Objective -
Reproduce each line of the rows below verbatim, keeping the original order.

Input -
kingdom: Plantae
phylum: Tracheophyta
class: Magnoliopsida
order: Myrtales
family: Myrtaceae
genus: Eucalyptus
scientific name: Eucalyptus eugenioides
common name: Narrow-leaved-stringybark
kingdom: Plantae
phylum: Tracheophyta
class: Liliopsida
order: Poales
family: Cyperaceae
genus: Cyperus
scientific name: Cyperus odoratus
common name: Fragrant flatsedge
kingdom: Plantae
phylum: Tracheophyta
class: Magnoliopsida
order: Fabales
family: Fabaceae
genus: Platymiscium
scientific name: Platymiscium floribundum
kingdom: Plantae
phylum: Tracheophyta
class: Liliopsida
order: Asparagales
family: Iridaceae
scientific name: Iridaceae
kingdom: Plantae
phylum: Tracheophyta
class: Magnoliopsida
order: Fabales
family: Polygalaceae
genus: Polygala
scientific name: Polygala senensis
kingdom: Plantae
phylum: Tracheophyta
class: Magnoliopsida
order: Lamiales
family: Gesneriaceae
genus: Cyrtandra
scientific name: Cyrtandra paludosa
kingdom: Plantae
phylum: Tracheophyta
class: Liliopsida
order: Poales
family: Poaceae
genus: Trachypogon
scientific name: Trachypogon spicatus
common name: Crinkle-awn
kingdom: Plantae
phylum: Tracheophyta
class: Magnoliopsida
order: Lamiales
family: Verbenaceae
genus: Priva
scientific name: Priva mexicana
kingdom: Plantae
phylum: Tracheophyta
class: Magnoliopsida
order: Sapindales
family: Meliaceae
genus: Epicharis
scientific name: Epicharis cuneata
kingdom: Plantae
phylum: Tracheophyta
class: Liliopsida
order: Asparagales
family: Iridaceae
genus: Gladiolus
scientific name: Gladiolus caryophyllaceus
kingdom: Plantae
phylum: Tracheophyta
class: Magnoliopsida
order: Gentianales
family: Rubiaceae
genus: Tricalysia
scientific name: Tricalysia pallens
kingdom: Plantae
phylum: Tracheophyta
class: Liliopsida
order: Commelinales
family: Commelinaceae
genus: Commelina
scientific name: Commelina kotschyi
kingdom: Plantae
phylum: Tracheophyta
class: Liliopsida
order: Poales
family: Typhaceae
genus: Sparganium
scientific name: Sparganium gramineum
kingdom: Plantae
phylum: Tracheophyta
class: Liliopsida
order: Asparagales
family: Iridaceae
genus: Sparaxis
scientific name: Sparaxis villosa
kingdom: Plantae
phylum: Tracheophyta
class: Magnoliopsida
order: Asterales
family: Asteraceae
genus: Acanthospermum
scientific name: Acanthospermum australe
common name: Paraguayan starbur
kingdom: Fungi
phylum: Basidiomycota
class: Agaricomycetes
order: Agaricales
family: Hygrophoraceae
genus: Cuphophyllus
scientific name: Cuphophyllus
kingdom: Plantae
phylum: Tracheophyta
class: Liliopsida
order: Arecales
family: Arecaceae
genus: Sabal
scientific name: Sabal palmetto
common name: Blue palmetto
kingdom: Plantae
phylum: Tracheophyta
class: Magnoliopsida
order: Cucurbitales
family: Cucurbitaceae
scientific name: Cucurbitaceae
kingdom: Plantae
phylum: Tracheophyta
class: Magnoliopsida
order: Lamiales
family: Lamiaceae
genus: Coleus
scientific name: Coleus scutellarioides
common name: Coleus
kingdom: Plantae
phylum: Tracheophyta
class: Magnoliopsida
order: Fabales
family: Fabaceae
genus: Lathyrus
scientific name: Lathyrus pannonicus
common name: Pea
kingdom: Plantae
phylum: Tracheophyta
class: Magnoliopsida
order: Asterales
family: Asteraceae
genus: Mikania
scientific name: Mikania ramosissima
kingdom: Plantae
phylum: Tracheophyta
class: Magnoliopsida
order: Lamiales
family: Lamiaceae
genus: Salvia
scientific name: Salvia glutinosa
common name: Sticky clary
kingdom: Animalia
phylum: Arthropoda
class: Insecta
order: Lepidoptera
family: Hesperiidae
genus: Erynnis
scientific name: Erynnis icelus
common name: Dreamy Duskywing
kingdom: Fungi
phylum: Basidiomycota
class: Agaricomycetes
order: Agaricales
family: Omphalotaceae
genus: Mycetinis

Result for this exercise -
kingdom: Plantae
phylum: Tracheophyta
class: Magnoliopsida
order: Myrtales
family: Myrtaceae
genus: Eucalyptus
scientific name: Eucalyptus eugenioides
common name: Narrow-leaved-stringybark
kingdom: Plantae
phylum: Tracheophyta
class: Liliopsida
order: Poales
family: Cyperaceae
genus: Cyperus
scientific name: Cyperus odoratus
common name: Fragrant flatsedge
kingdom: Plantae
phylum: Tracheophyta
class: Magnoliopsida
order: Fabales
family: Fabaceae
genus: Platymiscium
scientific name: Platymiscium floribundum
kingdom: Plantae
phylum: Tracheophyta
class: Liliopsida
order: Asparagales
family: Iridaceae
scientific name: Iridaceae
kingdom: Plantae
phylum: Tracheophyta
class: Magnoliopsida
order: Fabales
family: Polygalaceae
genus: Polygala
scientific name: Polygala senensis
kingdom: Plantae
phylum: Tracheophyta
class: Magnoliopsida
order: Lamiales
family: Gesneriaceae
genus: Cyrtandra
scientific name: Cyrtandra paludosa
kingdom: Plantae
phylum: Tracheophyta
class: Liliopsida
order: Poales
family: Poaceae
genus: Trachypogon
scientific name: Trachypogon spicatus
common name: Crinkle-awn
kingdom: Plantae
phylum: Tracheophyta
class: Magnoliopsida
order: Lamiales
family: Verbenaceae
genus: Priva
scientific name: Priva mexicana
kingdom: Plantae
phylum: Tracheophyta
class: Magnoliopsida
order: Sapindales
family: Meliaceae
genus: Epicharis
scientific name: Epicharis cuneata
kingdom: Plantae
phylum: Tracheophyta
class: Liliopsida
order: Asparagales
family: Iridaceae
genus: Gladiolus
scientific name: Gladiolus caryophyllaceus
kingdom: Plantae
phylum: Tracheophyta
class: Magnoliopsida
order: Gentianales
family: Rubiaceae
genus: Tricalysia
scientific name: Tricalysia pallens
kingdom: Plantae
phylum: Tracheophyta
class: Liliopsida
order: Commelinales
family: Commelinaceae
genus: Commelina
scientific name: Commelina kotschyi
kingdom: Plantae
phylum: Tracheophyta
class: Liliopsida
order: Poales
family: Typhaceae
genus: Sparganium
scientific name: Sparganium gramineum
kingdom: Plantae
phylum: Tracheophyta
class: Liliopsida
order: Asparagales
family: Iridaceae
genus: Sparaxis
scientific name: Sparaxis villosa
kingdom: Plantae
phylum: Tracheophyta
class: Magnoliopsida
order: Asterales
family: Asteraceae
genus: Acanthospermum
scientific name: Acanthospermum australe
common name: Paraguayan starbur
kingdom: Fungi
phylum: Basidiomycota
class: Agaricomycetes
order: Agaricales
family: Hygrophoraceae
genus: Cuphophyllus
scientific name: Cuphophyllus
kingdom: Plantae
phylum: Tracheophyta
class: Liliopsida
order: Arecales
family: Arecaceae
genus: Sabal
scientific name: Sabal palmetto
common name: Blue palmetto
kingdom: Plantae
phylum: Tracheophyta
class: Magnoliopsida
order: Cucurbitales
family: Cucurbitaceae
scientific name: Cucurbitaceae
kingdom: Plantae
phylum: Tracheophyta
class: Magnoliopsida
order: Lamiales
family: Lamiaceae
genus: Coleus
scientific name: Coleus scutellarioides
common name: Coleus
kingdom: Plantae
phylum: Tracheophyta
class: Magnoliopsida
order: Fabales
family: Fabaceae
genus: Lathyrus
scientific name: Lathyrus pannonicus
common name: Pea
kingdom: Plantae
phylum: Tracheophyta
class: Magnoliopsida
order: Asterales
family: Asteraceae
genus: Mikania
scientific name: Mikania ramosissima
kingdom: Plantae
phylum: Tracheophyta
class: Magnoliopsida
order: Lamiales
family: Lamiaceae
genus: Salvia
scientific name: Salvia glutinosa
common name: Sticky clary
kingdom: Animalia
phylum: Arthropoda
class: Insecta
order: Lepidoptera
family: Hesperiidae
genus: Erynnis
scientific name: Erynnis icelus
common name: Dreamy Duskywing
kingdom: Fungi
phylum: Basidiomycota
class: Agaricomycetes
order: Agaricales
family: Omphalotaceae
genus: Mycetinis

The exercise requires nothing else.